And I do like compulsory voting here, even if Julie Bishop who wrote this column isn't that keen.
What does Australia have in common with Argentina, Brazil, Chile, Cyprus, Ecuador, Fiji and Greece? How about Liechtenstein, Luxembourg, Mexico, Nauru, Peru, Singapore, Turkey and Uruguay?
According to the Australian Electoral Commission, these are the nations that, along with Australia, have compulsory voting in national parliamentary elections and enforce it through fines, sanctions and other penalties.
In a recent briefing with an ambassador newly posted to Australia, I was asked why Australia was out of step with most major democracies in enforcing compulsory voting. A lively debate ensued as I listed the arguments in favour of compulsory voting and why I thought there was strong public support for it.
But my heart wasn’t in it, as the arguments that support voluntary voting are aligned with my more libertarian views on the exercise of civil rights and the freedoms associated with democracy. If one has the right to vote, it should follow that there is a corresponding right not to vote.
Some argue that democracy confers rights and responsibilities, and if you have the right to vote, then it is your responsibility to do so. That may be so, and we also have a right to free speech but that doesn’t mean we are compelled to exercise that right.

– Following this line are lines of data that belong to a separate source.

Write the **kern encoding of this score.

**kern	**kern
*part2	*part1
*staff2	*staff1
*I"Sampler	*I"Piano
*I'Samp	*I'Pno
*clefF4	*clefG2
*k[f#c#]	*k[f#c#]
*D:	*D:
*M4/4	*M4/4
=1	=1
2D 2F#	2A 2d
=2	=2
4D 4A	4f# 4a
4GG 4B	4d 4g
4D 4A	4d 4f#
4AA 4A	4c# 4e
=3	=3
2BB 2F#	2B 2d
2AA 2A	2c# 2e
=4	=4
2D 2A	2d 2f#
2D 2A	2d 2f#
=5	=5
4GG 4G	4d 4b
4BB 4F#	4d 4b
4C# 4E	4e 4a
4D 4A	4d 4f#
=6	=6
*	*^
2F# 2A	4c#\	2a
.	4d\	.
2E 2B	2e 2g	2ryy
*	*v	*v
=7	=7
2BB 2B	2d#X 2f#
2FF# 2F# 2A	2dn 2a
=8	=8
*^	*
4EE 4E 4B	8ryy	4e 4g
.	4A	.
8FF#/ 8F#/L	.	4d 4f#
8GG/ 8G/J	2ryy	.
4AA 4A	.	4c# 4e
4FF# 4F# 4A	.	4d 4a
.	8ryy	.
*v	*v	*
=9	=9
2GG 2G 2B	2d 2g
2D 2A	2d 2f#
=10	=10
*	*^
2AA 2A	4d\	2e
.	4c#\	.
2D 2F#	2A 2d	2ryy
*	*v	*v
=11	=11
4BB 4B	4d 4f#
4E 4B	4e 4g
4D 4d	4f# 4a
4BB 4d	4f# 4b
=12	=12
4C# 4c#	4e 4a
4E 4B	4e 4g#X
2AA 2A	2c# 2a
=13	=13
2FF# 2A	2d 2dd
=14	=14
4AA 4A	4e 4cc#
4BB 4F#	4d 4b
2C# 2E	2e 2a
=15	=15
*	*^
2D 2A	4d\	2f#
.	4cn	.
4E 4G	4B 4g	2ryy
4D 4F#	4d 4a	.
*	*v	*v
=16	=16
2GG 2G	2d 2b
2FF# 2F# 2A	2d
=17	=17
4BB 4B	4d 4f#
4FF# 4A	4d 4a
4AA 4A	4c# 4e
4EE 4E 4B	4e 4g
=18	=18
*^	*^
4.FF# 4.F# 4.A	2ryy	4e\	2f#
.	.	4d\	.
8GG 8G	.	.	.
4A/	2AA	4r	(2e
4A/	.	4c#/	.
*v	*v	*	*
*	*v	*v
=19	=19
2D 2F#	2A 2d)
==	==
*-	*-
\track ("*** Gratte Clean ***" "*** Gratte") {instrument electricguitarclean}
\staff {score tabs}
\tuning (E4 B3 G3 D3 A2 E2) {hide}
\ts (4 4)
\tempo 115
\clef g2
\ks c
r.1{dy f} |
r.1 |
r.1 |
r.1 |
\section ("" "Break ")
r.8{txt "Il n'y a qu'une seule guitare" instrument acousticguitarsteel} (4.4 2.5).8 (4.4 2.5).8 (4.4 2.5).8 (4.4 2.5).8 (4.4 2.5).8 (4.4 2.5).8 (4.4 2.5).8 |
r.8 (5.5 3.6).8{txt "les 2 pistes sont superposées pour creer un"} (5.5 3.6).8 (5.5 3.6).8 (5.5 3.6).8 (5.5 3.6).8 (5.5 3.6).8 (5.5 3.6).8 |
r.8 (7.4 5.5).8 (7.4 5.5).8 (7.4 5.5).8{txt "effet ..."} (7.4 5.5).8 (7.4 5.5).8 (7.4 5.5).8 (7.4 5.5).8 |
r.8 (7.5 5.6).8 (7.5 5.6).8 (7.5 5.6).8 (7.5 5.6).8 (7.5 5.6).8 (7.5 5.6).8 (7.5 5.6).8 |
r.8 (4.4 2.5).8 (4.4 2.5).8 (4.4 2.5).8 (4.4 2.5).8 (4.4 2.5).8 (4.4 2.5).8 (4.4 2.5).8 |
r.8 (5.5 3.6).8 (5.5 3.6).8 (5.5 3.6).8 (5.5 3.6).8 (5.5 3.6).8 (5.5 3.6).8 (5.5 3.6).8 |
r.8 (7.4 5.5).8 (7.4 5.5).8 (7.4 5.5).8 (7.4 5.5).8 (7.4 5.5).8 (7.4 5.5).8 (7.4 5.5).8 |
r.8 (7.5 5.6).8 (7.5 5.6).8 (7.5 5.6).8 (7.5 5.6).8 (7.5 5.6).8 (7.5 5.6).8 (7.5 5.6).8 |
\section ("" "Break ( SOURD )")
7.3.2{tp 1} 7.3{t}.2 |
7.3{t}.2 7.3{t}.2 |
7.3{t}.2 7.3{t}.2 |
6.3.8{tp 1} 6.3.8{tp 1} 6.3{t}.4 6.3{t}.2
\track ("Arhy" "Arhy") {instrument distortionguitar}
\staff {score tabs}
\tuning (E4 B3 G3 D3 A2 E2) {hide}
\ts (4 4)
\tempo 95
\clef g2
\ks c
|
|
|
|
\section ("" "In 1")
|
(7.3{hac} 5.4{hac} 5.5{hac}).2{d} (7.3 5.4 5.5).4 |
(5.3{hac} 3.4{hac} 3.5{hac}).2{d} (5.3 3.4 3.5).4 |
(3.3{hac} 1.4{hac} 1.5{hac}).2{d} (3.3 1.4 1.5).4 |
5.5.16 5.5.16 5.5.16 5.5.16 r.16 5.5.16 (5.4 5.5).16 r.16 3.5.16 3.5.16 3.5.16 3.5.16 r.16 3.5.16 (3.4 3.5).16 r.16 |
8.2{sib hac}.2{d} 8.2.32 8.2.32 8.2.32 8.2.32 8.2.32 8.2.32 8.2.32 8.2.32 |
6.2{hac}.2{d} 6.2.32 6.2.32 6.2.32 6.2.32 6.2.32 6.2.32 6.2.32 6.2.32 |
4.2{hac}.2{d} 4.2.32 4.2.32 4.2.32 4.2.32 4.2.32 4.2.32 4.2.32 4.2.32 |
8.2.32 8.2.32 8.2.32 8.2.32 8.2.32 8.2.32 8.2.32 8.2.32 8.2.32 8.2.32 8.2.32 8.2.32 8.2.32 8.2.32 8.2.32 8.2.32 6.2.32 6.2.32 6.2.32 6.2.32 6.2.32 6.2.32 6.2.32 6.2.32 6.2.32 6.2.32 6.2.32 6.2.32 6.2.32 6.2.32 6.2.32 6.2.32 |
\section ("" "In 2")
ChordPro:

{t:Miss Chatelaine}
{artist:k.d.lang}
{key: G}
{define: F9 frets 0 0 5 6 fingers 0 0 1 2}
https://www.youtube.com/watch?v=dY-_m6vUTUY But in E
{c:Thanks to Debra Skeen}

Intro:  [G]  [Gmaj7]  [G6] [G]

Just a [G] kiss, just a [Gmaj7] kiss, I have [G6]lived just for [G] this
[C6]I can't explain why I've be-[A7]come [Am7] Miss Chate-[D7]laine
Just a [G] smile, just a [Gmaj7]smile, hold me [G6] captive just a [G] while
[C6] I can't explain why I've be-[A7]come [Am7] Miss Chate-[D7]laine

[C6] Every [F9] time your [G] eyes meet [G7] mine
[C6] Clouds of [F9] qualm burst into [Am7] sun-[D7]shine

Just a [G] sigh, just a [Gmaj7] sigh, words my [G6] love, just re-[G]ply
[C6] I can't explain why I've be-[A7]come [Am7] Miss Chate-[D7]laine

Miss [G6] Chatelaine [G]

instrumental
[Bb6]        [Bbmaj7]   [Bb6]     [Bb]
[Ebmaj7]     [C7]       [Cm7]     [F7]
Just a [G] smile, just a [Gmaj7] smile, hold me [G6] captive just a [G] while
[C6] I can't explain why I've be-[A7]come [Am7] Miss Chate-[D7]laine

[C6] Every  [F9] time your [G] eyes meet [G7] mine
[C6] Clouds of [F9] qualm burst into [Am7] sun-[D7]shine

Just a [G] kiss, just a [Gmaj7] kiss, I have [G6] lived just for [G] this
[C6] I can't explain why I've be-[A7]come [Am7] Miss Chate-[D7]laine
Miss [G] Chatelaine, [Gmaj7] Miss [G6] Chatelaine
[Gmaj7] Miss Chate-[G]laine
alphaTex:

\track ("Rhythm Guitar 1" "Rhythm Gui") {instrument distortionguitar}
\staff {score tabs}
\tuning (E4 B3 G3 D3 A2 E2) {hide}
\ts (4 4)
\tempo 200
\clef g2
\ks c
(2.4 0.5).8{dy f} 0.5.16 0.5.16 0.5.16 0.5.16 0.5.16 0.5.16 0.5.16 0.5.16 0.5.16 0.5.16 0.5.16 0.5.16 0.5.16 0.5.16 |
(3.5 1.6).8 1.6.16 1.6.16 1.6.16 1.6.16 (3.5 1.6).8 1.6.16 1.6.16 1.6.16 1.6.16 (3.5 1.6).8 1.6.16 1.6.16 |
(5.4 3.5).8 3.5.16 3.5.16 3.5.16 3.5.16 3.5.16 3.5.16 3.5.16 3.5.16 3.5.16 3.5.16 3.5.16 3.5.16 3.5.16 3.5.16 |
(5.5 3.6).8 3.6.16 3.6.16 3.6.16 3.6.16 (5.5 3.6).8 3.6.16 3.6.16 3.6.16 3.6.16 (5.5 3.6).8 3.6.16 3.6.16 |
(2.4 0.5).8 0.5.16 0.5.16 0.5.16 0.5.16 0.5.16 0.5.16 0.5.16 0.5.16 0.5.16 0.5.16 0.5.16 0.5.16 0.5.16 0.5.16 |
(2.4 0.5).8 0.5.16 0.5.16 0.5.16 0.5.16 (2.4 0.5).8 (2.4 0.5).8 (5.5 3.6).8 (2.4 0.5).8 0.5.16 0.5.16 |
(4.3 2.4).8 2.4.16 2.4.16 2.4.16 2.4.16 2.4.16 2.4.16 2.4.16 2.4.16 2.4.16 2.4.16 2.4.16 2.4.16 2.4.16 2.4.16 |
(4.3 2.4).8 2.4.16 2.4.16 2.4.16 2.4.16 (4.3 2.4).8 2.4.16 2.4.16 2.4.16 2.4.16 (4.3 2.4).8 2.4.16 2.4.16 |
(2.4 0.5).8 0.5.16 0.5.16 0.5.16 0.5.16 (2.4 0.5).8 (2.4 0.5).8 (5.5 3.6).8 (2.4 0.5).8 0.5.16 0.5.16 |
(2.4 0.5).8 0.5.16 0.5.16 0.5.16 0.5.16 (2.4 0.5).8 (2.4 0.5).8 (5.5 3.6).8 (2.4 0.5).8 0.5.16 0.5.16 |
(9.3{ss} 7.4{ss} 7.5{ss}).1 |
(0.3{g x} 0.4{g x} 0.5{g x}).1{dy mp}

In my view voting doesn’t equate with other intrinsic obligations. It doesn’t seem fair to force people to vote for candidates they don’t know or care about or want to support.
Australia’s first nine federal elections were held under voluntary voting, with compulsory voting first enforced in 1925. Since then, Australians have become used to compulsory voting.
Turnout has never been below 90 per cent and while the number of informal votes can vary, there is little evidence as to what extent this represents acts of error, apathy or protest.
Numerous surveys and polls reveal strong public support, with generally more than 70 per cent in favour of compulsory voting. That is not so surprising given that Australia has had no other system for the past 85 years.
Nevertheless, the parliamentary joint standing committee on electoral matters, which holds an inquiry after every election, recommended in 1996 that voluntary voting be re-introduced. The issue has been raised in the wake of every election since then, although there has been relatively little public debate.
The arguments for and against compulsory voting have been rehearsed in the past. Those in favour of compulsory voting suggest that it more accurately reflects the will of the electorate and gives greater legitimacy to the elected government as there is a consistently high voter turnout. Supporters liken it to other civic duties, such as paying taxes and jury duty, pointing out that voting is far less onerous than other compulsory responsibilities.
It is often argued that compulsory voting means parties and candidates can focus their campaigns on issues and policies rather than expending resources and effort encouraging voters to come out on election day and cast a vote.
Those against compulsory voting argue that it is inconsistent with the freedoms associated with democracy. It is argued that political parties and candidates take the public for granted and rely on laws of compulsion and enforcement to get voters to the ballot box, rather than enticing them through attractive policies.
Critics say compulsory voting more strongly defines safe and marginal seats and allows the major parties to take for granted a certain percentage of the vote. It also makes it easier for political parties to ''pork barrel'' specific electorates at the expense of other electorates.
While the theoretical arguments focus on rights and freedoms versus obligations and responsibilities, the key practical issue at the heart of the debate is voter turnout. It is safe to assume that Australia will retain compulsory voting for the foreseeable future, but we must be prepared to challenge the workings of our democracy to ensure it remains robust and relevant to the broader public.